REST API calls tracing.set_ignore_trace_events() to modify its value.
tracing.create_session verifies if the trace_state is not a full_tracing
request and tracing._ignore_trace_events is enabled than we can commit
into omitting all the unnecessary data during tracing session.
Tracing session tracks tracing state by the means of trace_state_props::ignore_events
that is kept in trace_state._state_props. In its turn tracing::make_trace_info
does not create trace_info objects to prevent tracing of sub-events
if tracing session has trace_state_props::ignore_events mode enabled.
Performance¶
We have found out that the fast slow queries tracing implies about 10 times less overhead on the requests processing than the normal slow query tracing in the best case hot path (100% cache hit rate prepared statements reads of a single row on 100% util shard).
In real production workloads we expect the effects to be almost completely invisible.
How to get query traces?¶
Each query tracing session gets a unique ID - session_id, which serves as a partition key for system_traces.sessions and system_traces.events tables.
Once one has this key the rest is trivial: SELECT * FROM system_traces.events WHERE session_id=<value>.
If we invoke tracing from the cqlsh using a TRACING ON command the session_id is printed with traces themselves and one can easily grab it
and get the same traces later if needed using the query above.
If tracing was enabled using probabilistic tracing or with slow query log features (both described above) then one should use
time based index tables: system_traces.sessions_time_idx and system_traces.node_slow_log_time_idx.
These indexes allow getting session_ids of all tracing sessions that were recorded in a specific time period.
For instance, to get session_ids of all tracing sessions that started between 2016-09-07 16:56:30-0000 and 2016-09-07 16:58:00-0000 one may run the following query:
SELECT session_id from system_traces.sessions_time_idx where minutes in ('2016-09-07 16:56:00-0000','2016-09-07 16:57:00-0000','2016-09-07 16:58:00-0000') and started_at > '2016-09-07 16:56:30-0000'
system_traces.node_slow_log_time_idxcontains entries that correspond to queries traced only in the context of slow query logging.system_traces.sessions_time_idxcontains entries for all traced queries.

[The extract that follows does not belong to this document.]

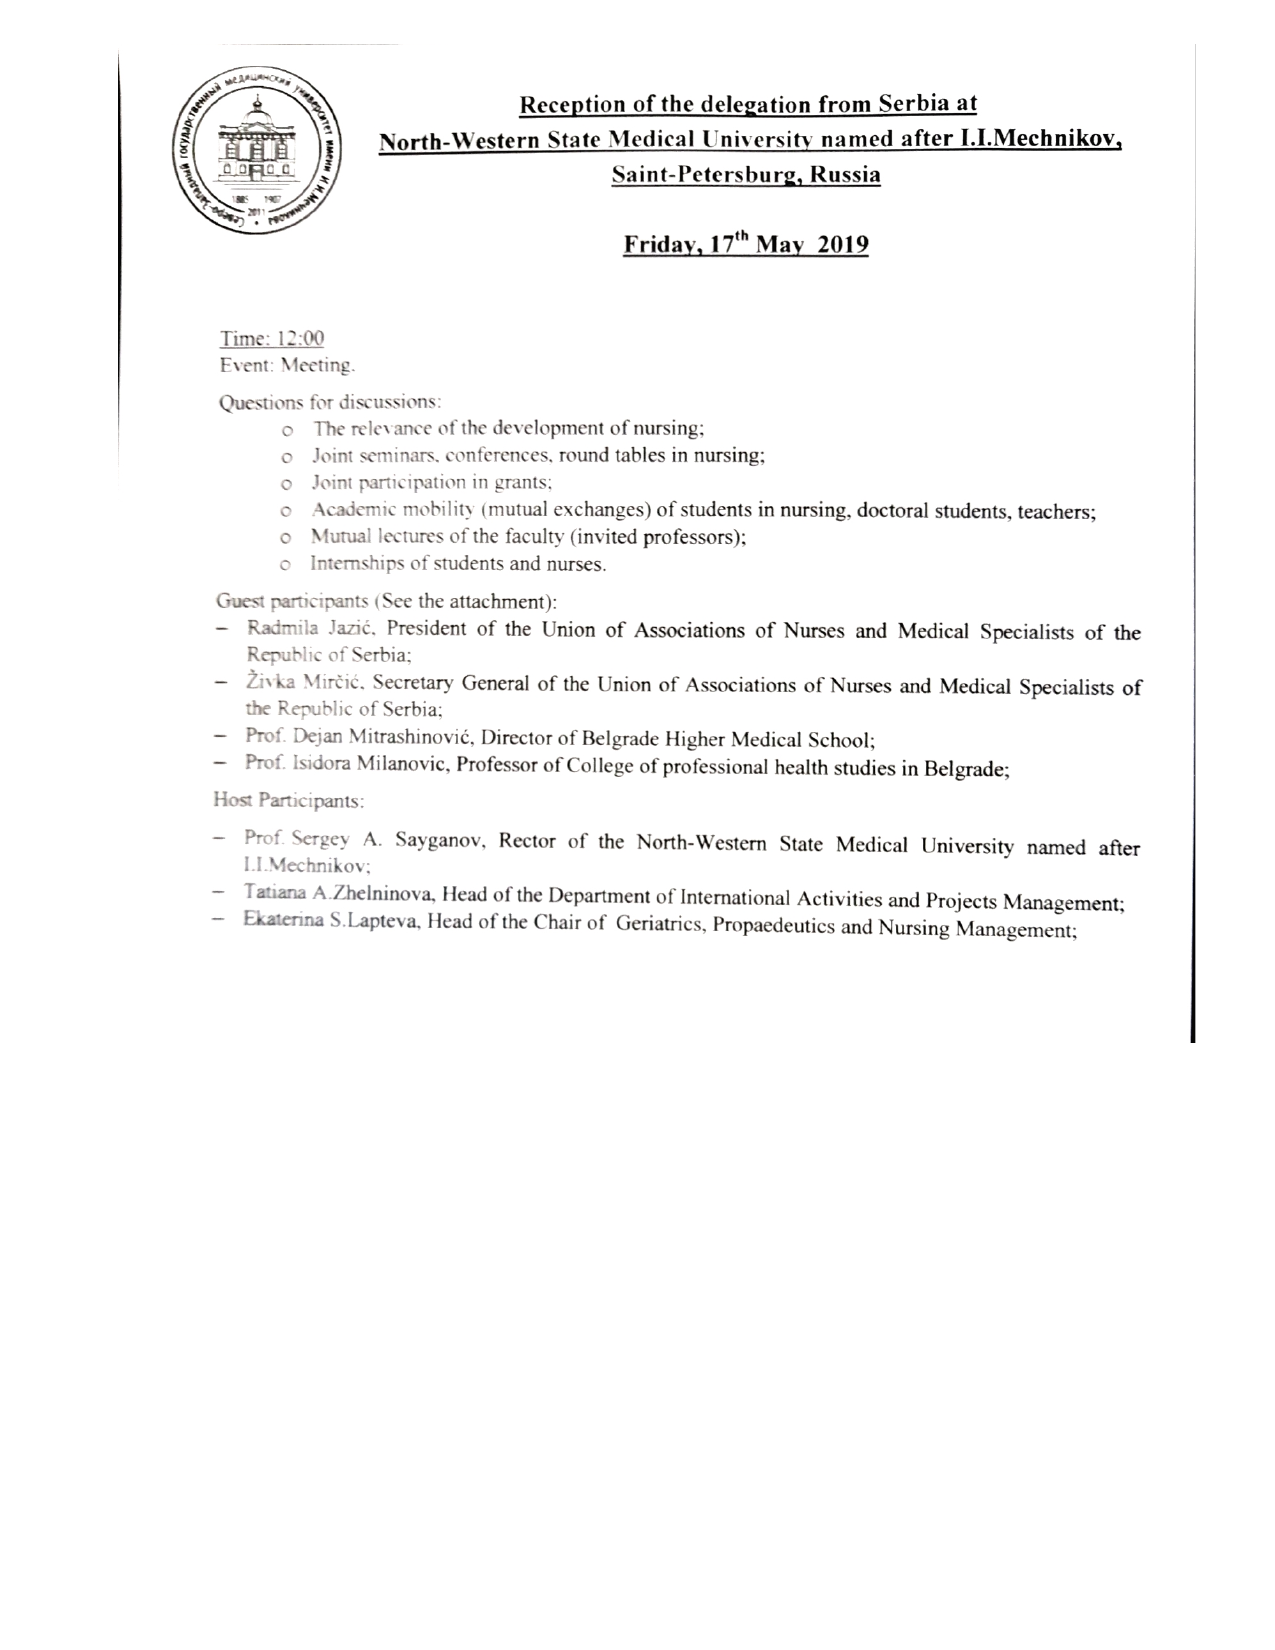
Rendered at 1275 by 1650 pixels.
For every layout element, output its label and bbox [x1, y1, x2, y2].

picture [118, 44, 1196, 1043]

Index tables’ schemas are as follows:¶
CREATE TABLE system_traces.sessions_time_idx (
minute timestamp,
started_at timestamp,
session_id uuid,
PRIMARY KEY (minute, started_at, session_id))
CREATE TABLE system_traces.node_slow_log_time_idx (
minute timestamp,
started_at timestamp,
session_id uuid,
start_time timeuuid,
node_ip inet,
shard int,
PRIMARY KEY (minute, started_at, session_id))
As you may notice each system_traces.node_slow_log_time_idx record contains system_traces.sessions, system_traces.events and system_traces.node_slow_log keys allowing to get the corresponding entries from each of these tables.